羅成功手上一頓然,呵呵笑道:“我年輕那會兒,雖然是個手無縛雞之力的書生,可是四處都在打仗,沒一處安寧地兒,接觸的人多了,各行各業都有,一來二往的,還是學不少手藝的。”
“那你這綁人的手藝是跟誰學的啊?”陸小芒問。
羅成功眼神暗了暗,過了半晌才擡頭道:“跟你外婆學的。”
陸小芒怔了怔,笑得眯成一條線的眼也立即瞪圓了不少。外婆?
“外公你這是在說笑話吧,我外婆怎麼會教你綁人?”
“你外婆綁人很厲害的……她呀,尤其喜歡綁年輕好看的男學生。”羅成功陷入了回憶中,臉上神情悲喜難辨。
綁人厲害,還專喜歡綁年輕好看的男學生……
陸小芒怎麼聽這話有點怪呢……
說得好像她外婆是土匪婆子似的,而且是個好色的土匪婆…
似乎知道陸小芒在想什麼,羅成功吁了口氣,又道:“我知道你機靈,其實這個家裡,像你外婆的人都機靈,像我的人都愚魯。

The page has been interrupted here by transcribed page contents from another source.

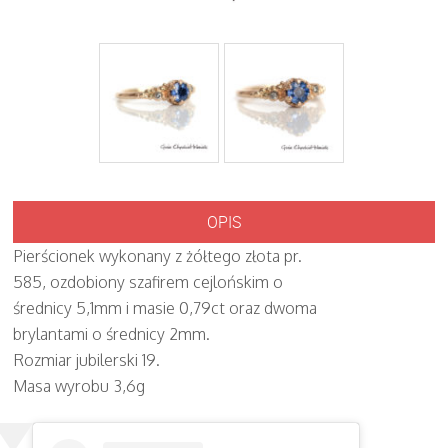
OPIS
Pierścionek wykonany z żółtego złota pr.
585, ozdobiony szafirem cejlońskim o
średnicy 5,1mm i masie 0,79ct oraz dwoma
brylantami o średnicy 2mm.
Rozmiar jubilerski 19.
Masa wyrobu 3,6g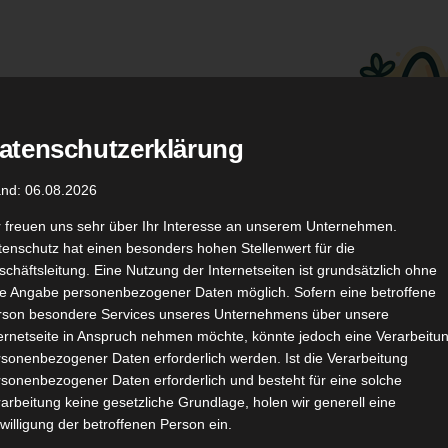
atenschutzerklärung
.
Düfte
Coupon Codes
and: 06.08.2026
r freuen uns sehr über Ihr Interesse an unserem Unternehmen.
enschutz hat einen besonders hohen Stellenwert für die
chäftsleitung. Eine Nutzung der Internetseiten ist grundsätzlich ohne
de Angabe personenbezogener Daten möglich. Sofern eine betroffene
rson besondere Services unseres Unternehmens über unsere
ternetseite in Anspruch nehmen möchte, könnte jedoch eine Verarbeitu
TikTok
YouTube
Kontakt
sonenbezogener Daten erforderlich werden. Ist die Verarbeitung
sonenbezogener Daten erforderlich und besteht für eine solche
arbeitung keine gesetzliche Grundlage, holen wir generell eine
willigung der betroffenen Person ein.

你,夢夢,都像你外婆。羅夏,跟我遇上你外婆前一樣,我也是遇上你外婆之後,才被打磨成器了的。”
“外婆這麼了不起啊,我卻對她一點印象也沒有。”陸小芒惋惜道。
“她在我眼裡,是最了不起的女人。只是眼光不好,看上了我,甘願放棄一切,跟着一窮二白的我下山,做了普普通通的一個農家婦人。我這輩子,最對不起的人就是她。

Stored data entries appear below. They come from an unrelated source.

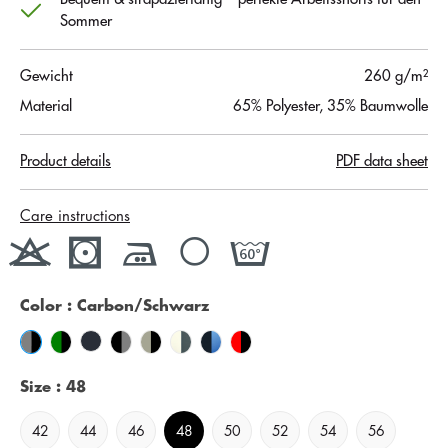
Sommer
Gewicht
260 g/m²
Material
65% Polyester, 35% Baumwolle
Product details
PDF data sheet
Care instructions
Color
: Carbon/Schwarz
Size
: 48
42
44
46
48
50
52
54
56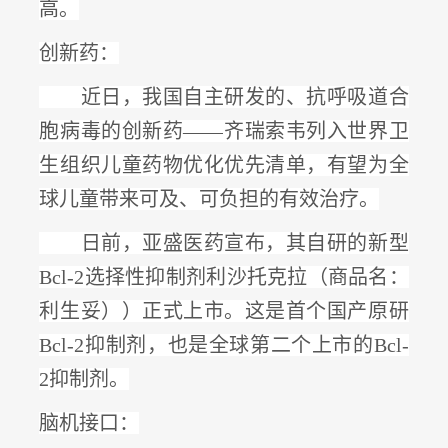
高
。
创新药：
近日，我国自主研发的、抗呼吸道合
胞病毒的创新药
——
齐瑞索韦列入世界卫
生组织儿童药物优化优先清单
，有望为全
球儿童带来可及、可负担的有效治疗。
日前，亚盛医药宣布，其自研的新型
Bcl-2选择性抑制剂利沙托克拉（商品名：
利生妥））正式上市。这是
首个国产原研
Bcl-2抑制剂
，也是全球第二个上市的
Bcl-
2抑制剂。
脑机接口：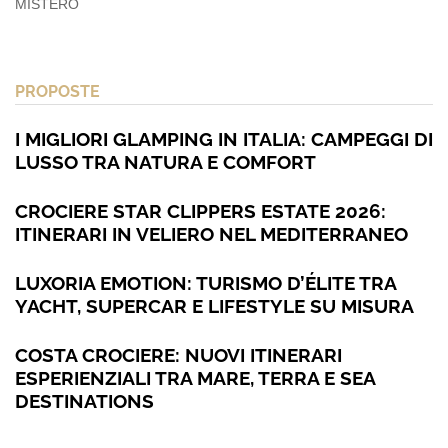
MISTERO
PROPOSTE
I MIGLIORI GLAMPING IN ITALIA: CAMPEGGI DI
LUSSO TRA NATURA E COMFORT
CROCIERE STAR CLIPPERS ESTATE 2026:
ITINERARI IN VELIERO NEL MEDITERRANEO
LUXORIA EMOTION: TURISMO D’ÉLITE TRA
YACHT, SUPERCAR E LIFESTYLE SU MISURA
COSTA CROCIERE: NUOVI ITINERARI
ESPERIENZIALI TRA MARE, TERRA E SEA
DESTINATIONS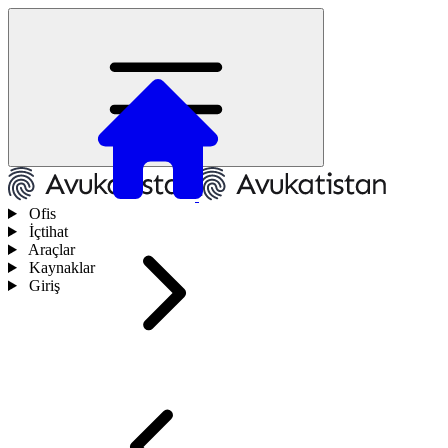
Ofis
İçtihat
Araçlar
Kaynaklar
Giriş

爲了跟本家的人爭一時長短,爲了虛名小利,爲了所謂的功成名就,把整個家的重擔都拋給了她一個女人。”
羅成功深陷在某些久遠的回憶裡,眼角竟慢慢地溼潤了。
他用力地眨了眨眼,道:“你瞧,我是一個多麼無心無情的人,她對我這麼好,我想起她的時候想哭卻一滴眼淚都落不下來。她這一輩子遇上我,該是多不值得啊。”

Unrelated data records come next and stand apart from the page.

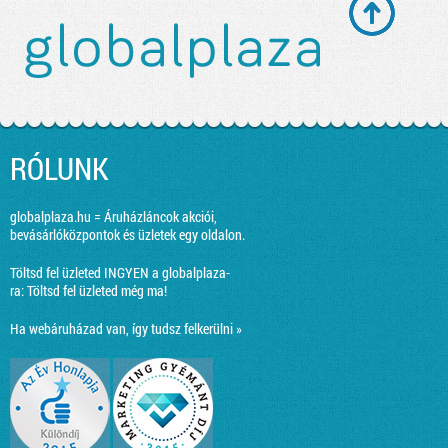
RÓLUNK
globalplaza.hu = Áruházláncok akciói,
bevásárlóközpontok és üzletek egy oldalon.
Töltsd fel üzleted INGYEN a globalplaza-
ra:
Töltsd fel üzleted még ma!
Ha webáruházad van, így tudsz felkerülni »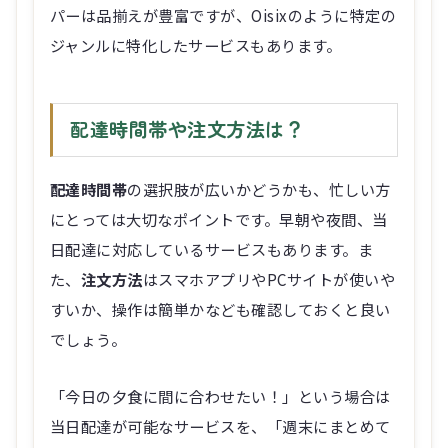
パーは品揃えが豊富ですが、Oisixのように特定の
ジャンルに特化したサービスもあります。
配達時間帯や注文方法は？
配達時間帯
の選択肢が広いかどうかも、忙しい方
にとっては大切なポイントです。早朝や夜間、当
日配達に対応しているサービスもあります。ま
た、
注文方法
はスマホアプリやPCサイトが使いや
すいか、操作は簡単かなども確認しておくと良い
でしょう。
「今日の夕食に間に合わせたい！」という場合は
当日配達が可能なサービスを、「週末にまとめて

外公臉上籠罩着濃濃的哀傷,眼裡滿是緬懷和痛苦還有自責自傷之情。
陸小芒心頭一震,像被一把大鐵錘狠狠錘了一下般。
“外公,你可別這麼說,外婆一定覺得值得,才肯爲你生兒育女,爲你擔起一個家,讓你沒有後顧之憂,放放心心的在外頭闖蕩。”
“如果她覺得值得,這麼些年了,爲什麼午夜夢迴的時候,她連回來看我一眼都不肯?她一定是覺得不值得,纔會值得夢都不託一個給我。”羅成功垂目,難掩悲傷地道。
“託夢什麼的,都只是迷信的說法。而且,不是隻有死人才會給活人託夢麼?如果,外婆真像你說的那麼厲害,當年林間的那具屍體,會不會根本就不是外婆呢?”
“我一直也是這麼騙自己的。那具屍體只是穿了和她一樣的衣服……那不是她。可如果屍體不是她,如果她還活着,那麼她爲什麼不回來?”